Tardes de Soledad , n’en déplaise aux tenants des retransmissions télévisuelles n’est pas un documentaire. Voilà la première vérité qu’assène ce film magnifique et dur. Lors de la projection d’hier soir à La Rochelle en présence du réalisateur, on a vécu des moments d’une assez réjouiissante diversité: il y avait dans la très nombreuse assistance de quoi tracer des portraits d’aficionados proches de la caricature: »Monsieur votre film m’a énormément déplu dit l’un, la soixantaine bien tassée, j’ai vu beaucoup de corridas, ce n’est pas come ça qu’il faut voir la tauromachie, et puis d’ailleuirs je déteste Roca Rey… etc etc.
Une autre, j’ai filmé pour la télévision des corridas à Bayonne et à Béziers,j’ai vu aussi le 16 septembre 2002 à Nimes la plus belle corrida possible et donc je ny vais plus…
Le malheureux Albert Serra était coi!
Alors que d’autres, enthousiasmés par l’émouvant montage, une bande son absolument formidable, pas de musique, le bruit la rumeur la fureur,la répétition de scènes impossibles à prévoir.. Allez donc monter un scenario pour diriger les deux acteurs, toro et torero. Vous me suivez?
Imaginez aussi que le Réalisateur soit gêné par les exigences supposées du Matador, qu’adviendrait il de ce film qui ne veut qu’une chose, montrer le réel, les coups du sort, tout le temps heureux, chanceux malgré des chocs effarants, dont un épinglage du toro sur Roca à la barrière pas loin du tendido 7 qui l’insulte et là, la mort possible mais évitée, se taisent.
A un autre moment, merveille absolue de la tehnique sonore, tous les intervenants cuadrilla, torero, picador équipés de micros ultra sensibles cousus dans leur costumes, on entend, durant trois naturelles que l’on voit fort bien , réalisées un peu moins bien, on entend une fille hurler »Tenga miedo! »( Il a Peur) et aussitôt en contrepoint, le regard fou de Roca qui se bat depuis un moment avec ce manso impossible comprend que la fille a raison non sur sa peur mais sur son toreo imparfait,et là, il y a un grand plan séquence ou, sans jouer , Roca est un acteur au sens propre du mot.Notons qu’on ne voit JAMAIS le public .
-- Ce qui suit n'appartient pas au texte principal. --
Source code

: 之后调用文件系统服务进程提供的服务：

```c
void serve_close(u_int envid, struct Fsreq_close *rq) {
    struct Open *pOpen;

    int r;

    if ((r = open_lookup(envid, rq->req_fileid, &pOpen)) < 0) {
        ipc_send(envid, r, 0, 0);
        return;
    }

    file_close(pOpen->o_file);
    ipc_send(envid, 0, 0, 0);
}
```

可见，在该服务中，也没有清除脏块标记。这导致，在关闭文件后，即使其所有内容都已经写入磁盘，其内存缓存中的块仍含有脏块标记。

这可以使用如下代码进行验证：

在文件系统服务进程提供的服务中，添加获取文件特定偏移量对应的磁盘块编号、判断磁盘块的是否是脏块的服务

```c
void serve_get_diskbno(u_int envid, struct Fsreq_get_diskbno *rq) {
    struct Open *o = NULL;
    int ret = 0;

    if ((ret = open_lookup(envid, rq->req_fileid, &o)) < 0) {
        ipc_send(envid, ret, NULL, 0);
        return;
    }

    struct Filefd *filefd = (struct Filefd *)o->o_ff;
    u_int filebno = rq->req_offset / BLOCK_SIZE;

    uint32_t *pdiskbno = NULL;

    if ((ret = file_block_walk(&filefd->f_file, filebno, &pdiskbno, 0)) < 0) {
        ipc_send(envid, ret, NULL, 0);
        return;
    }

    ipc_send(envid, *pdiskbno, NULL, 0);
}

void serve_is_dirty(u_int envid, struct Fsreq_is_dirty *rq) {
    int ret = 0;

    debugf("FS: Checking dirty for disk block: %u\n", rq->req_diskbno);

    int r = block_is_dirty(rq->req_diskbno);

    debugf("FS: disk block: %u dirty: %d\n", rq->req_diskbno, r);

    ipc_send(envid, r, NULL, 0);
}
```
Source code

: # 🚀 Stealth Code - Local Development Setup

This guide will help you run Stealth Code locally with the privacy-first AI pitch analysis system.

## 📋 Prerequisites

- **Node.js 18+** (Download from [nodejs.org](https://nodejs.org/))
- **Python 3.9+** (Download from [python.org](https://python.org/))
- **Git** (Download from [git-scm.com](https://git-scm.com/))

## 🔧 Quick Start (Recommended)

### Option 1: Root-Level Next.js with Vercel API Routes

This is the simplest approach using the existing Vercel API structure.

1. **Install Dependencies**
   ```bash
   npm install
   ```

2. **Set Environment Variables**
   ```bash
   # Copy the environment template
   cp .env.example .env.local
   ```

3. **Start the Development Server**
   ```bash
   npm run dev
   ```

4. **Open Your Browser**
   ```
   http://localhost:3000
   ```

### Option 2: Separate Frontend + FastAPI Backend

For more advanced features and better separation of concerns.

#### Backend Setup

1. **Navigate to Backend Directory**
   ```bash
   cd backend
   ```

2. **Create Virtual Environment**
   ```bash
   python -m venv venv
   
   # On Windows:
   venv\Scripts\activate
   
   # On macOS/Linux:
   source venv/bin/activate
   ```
On est tout le temps dans le réel si dur, si fort, que peut être m’a t il manqué et je l’ai dit à Albert Serra, d’avoir montré un peu plus l’oxymore taurin par excellence,la douce violence.
Mais revenons à notre sujet, il faut aller voir ce film en cinéphile et si on y va en aficionado à los toros il faut accepter le parti pris de ce qu’ implique le cinéma, une construction, un montage, une bande son une esthetique superbe , une impudeur totale, et d’ailleurs Roca Rey avait laissé toute liberté à l’quipe de tournage.
On voit la fraternité, l’amitié, l’admiration et la grossièreté » à l’espagnole », des dialogues de PUTA MADRE! de Hijo de puta,
On n’est à aucun moment dans une académie de danse! On torée, on risque la MORT, on la donne, plus ou moins bien, En Public, Scandale assumé, Fermez le banc.
Ce film a été récompensé en Espagne par les taurins.

Favoriserait il les positions anti corrida, et les Opposants à cet Art se sentiront ils confortés dans leur jugements? En aucun cas , ils ont déjà triché pour parler de notre passion et la plus claire argumentation favorable àu film consiste à dire, comme son réalisateur: « Jai fait un film sur le déroulement de cinq corridas, Madrid, Séville, etc…Je ne suis ni pour ni contre la corrida, j’ai filmé avec mon regard neutre un être quelquefois si seul qu’il en est transparent, pas de fiction, la réalité » .
Contrairement à ce que j’ai pu lire ici sur ce film, on a des séries de naturelles entières, au ras des cornes, peu de cape, éviter l’ envol vers le joli, des costumes rouge et Azabache seul choix guidé par le cinéaste, des sorties des arènes sans triomphe mais après passage à l’infirmerie en tenue de pyjama hospitalier, les larmes de certains peones, leur admiration pour ce torero qui a les couilles plus grosses que l’arène toute entière .(Dixit Viruta, banderillero)
Mais, évidemment , si vous êtes assez sots pour détester Roca Rey comme Madrid le fait et l’a fait naguère pour Juli ou d’autres… N’ y allez pas, mais tant pis pour vous.
Grand FILM, pas pour grand public , et encore, justement, je me trompe peut-être.